For the wife: Ephesians 5:22-24, "Wives, submit to your own husbands, as to the Lord. For the husband is the head of the wife even as Christ is the head of the church, his body, and is himself its Savior. Now as the church submits to Christ, so also wives should submit in everything to their husbands.

For the husband: Ephesians 5:25-27, Husbands, love your wives, as Christ loved the church and gave himself up for her, that he might sanctify her, having cleansed her by the washing of water with the word, so that he might present the church to himself in splendor, without spot or wrinkle or any such thing, that she might be holy and without blemish.

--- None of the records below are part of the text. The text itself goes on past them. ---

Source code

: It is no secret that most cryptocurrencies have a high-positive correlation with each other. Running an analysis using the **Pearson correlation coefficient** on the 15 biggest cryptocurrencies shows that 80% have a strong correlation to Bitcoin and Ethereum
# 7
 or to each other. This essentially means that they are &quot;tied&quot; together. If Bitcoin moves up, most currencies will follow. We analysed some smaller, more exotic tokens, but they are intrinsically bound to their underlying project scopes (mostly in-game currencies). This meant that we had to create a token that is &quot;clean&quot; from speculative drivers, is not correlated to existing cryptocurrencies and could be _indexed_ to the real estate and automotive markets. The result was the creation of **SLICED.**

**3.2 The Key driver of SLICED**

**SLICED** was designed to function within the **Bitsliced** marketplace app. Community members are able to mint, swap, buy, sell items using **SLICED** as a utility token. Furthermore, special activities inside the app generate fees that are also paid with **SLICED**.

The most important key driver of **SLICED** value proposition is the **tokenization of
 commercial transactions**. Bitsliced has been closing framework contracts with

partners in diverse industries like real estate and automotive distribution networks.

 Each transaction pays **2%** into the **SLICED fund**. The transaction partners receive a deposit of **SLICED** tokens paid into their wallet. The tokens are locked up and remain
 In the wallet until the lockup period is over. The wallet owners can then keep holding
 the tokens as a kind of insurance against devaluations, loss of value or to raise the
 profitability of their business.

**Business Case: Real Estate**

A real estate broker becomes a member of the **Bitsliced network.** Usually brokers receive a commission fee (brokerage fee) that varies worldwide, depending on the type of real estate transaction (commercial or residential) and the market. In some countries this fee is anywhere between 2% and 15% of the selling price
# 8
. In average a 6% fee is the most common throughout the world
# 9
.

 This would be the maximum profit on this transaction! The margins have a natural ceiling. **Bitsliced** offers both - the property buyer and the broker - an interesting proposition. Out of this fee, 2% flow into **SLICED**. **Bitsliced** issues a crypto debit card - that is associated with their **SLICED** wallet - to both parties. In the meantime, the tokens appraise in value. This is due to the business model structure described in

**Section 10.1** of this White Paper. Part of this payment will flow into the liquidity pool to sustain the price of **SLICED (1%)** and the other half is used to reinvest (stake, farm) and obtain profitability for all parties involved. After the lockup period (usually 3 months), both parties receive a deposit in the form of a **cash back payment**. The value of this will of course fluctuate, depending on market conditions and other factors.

Step-by-step Problem Solving Plan

Usually, problems are more about the way they were handled more so than the problem itself. Therefore, approaching problems in a step-by-step process is the best approach to making sure the focus is on the problems and not the people. This approach should help keep emotions at bay. Take a sheet of paper out and follow these steps below:

1. Set the time and place for a discussion. Let the person know that you want to bring up something that is important. Plan for a time to talk when things are not crazy in the home (e.g., when things are quiet, after the kids are in bed, etc.)
2. Read a few Bible verses that may pertain to the problem. Click here for some verses that may help.
3. Hold hands and pray for your attitude to honor God as you discuss the problem.
4. Affirm: "We are on the same team."
5. Define the problem. Don’t be defensive! If needed, explain the problem by starting with “I feel …”. The reason one may need to start a sentence with “I feel” is because you are stating a fact from your perspective. People often disagree about things, problems, and solutions. What cannot be taken from another is how one feels when their spouse acts a certain way. Example: “I feel belittled when you ‘pick at me’ in public.” The other person needs to repeat what was said. (Do not skip this step.) Example: “You feel like I am not respecting you when I joke about you in public.”
6. List the ways each person contributes to the problem. Examine only yourself here.
7. List past attempts to solve the problem.
8. Write down possible ways to solve the problem. Do not make fun of any possible solution. List several solutions or possible solutions.
9. Discuss the possible solutions.
10. Agree what each one will do to solve the problem. Notice the “each one” in the previous sentence.
11. Meet again for follow-up if needed.
(adapted from Prepare Enrich, “Conflict Resolution”)

Week Five
Accountability

1. Target stubborn problems with the Bible verses that apply: click here. Keep reading the verses and ask God to soften your heart towards the problems and look for solutions with your spouse.
2. Buy a 1 Corinthians 13 “Love Passage” room decor item and hang it in the living room (example here and here). Point at it when necessary. Let the Bible verses hold each person accountable. Teach the passages to your kids.

Week Six
Enrichment Your Marriage

1. If you have applied yourself to these simple things then you are already making progress.
2. It’s a date night. Go out and have some fun together again. Make sure you are taking time for yourselves. Put things on your calendars that will help you to spend quality time with each other.